Detroit (taken from Windsor, Ontario) |
Thomas Merton wrote: "I am glad to be marginal. The best thing I can do for the "world" is to stay out of it - in so far as one can." (A Year with Thomas Merton: Daily Meditations from His Journals, K 5980-83)
Merton blended solitude (being alone with God) and community (being together with people). Being with others can be challenging. So can being alone with God. Both are needed to develop spiritually. Meaningful times in solitude are required to deepen our ability to love and be with others.
Being with ourselves is in some ways more challenging than being with others. This is why many cover up their inner life with unceasing busyness. This is why Henri Nouwen referred to solitude as "the furnace of spiritual transformation."
Get alone with God. Be in community. Get alone with God. Be in community. Getting alone with God, habitually, makes us better when we are with others.
Few show us how to be alone with God. (Sherry Turkle's Reclaiming Conversation is brilliant on: be in solitude, be in conversation; be in solitude, be in conversation; and so, on and on.) We have not been taught how to be alone. Its value has not been demonstrated to us. Thus, we do not know how to be with others. American culture fails to train us for authentic community.
How shall we do life together. Both Merton and Nouwen believed that authentic community is a function of aloneness with God. True God-aloneness morphs the heart into a community shape. Authentic community shapes our solitary times with God. And so, on and on, back and forth, there comes a dialectical movement that strengthens both self and community.
I find it encouraging that Merton never watched TV. I cannot say the same. Why not try, as an experiment, life without social media, if only for a few hours, or perhaps for a day? Merton did it for a lifetime. People traveled from all over the world to sit with him, be with him, and hear from him. And, to watch him listen to God.
Wisdom is different than information. Many are informed, few are deep and wise. You cannot gain wisdom by googling it. Wisdom cannot be known by a tweet. One needs a lifetime of aloneness with God, followed by community, in a dialectical movement. ("Dialectical" - back, and forth, and back, and forth, all the time moving forward. Such as: alone with God, with the Jesus-community, alone with God, with the Jesus-community, and so on.)

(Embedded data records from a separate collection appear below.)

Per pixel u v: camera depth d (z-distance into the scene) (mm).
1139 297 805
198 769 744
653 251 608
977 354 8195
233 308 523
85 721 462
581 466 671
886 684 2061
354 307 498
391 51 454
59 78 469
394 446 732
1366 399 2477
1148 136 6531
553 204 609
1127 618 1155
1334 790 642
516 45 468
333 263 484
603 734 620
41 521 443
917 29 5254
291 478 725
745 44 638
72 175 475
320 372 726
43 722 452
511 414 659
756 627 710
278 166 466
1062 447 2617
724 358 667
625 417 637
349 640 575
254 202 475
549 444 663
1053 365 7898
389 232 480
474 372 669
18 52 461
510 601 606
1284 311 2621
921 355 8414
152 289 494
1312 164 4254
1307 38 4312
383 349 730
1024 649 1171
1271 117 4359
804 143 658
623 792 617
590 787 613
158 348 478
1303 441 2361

Merton was met by God as he met alone with God in stillness and in silence. This is the kind of Jesus-follower I need in my life; viz., someone who gains their soul by losing their cyberspace.

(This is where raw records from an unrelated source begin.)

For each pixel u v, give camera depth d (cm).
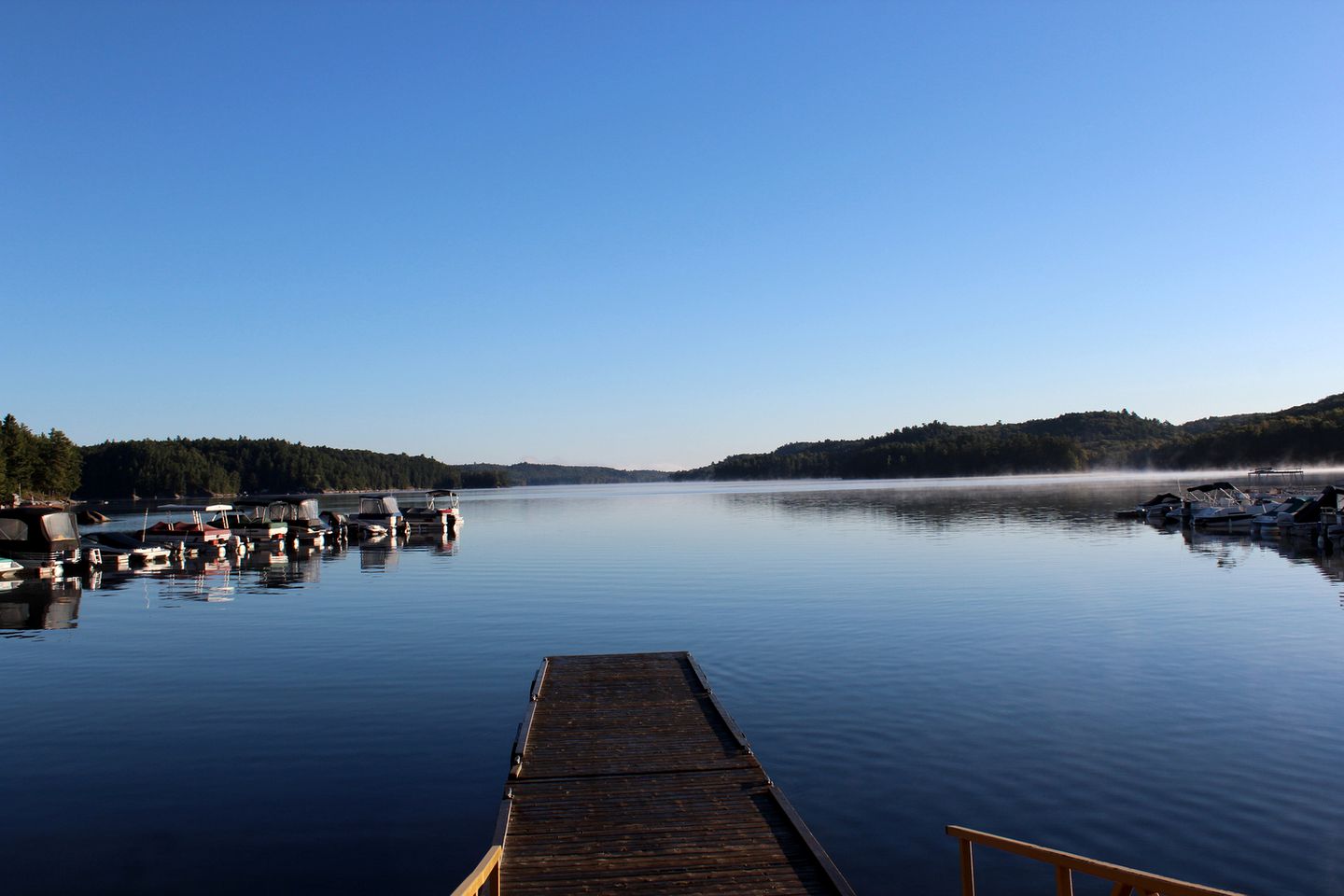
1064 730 1242
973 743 1194
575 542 4644
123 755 1191
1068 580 2727
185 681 1589
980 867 860
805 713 1329
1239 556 3350
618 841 821
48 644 1966
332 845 921
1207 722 1269
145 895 823
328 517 5634
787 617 2148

If this feels threatening, it's because we are still trying to find our life and place in culture. We fear being left out, and unrecognized. These fears reveal who we really belong to.
The reality is that you and I belong to a God who loves us so much that any of this world's acclaim is inglorious by comparison. This is our secure place.
This week I will spend much time in that secure, secret place, getting alone with God, and then being with others. I'll enter a private space, and then go public. I have found this to be wisdom, since...
"All of humanity's problems stem from
man's inability to sit quietly in a room alone."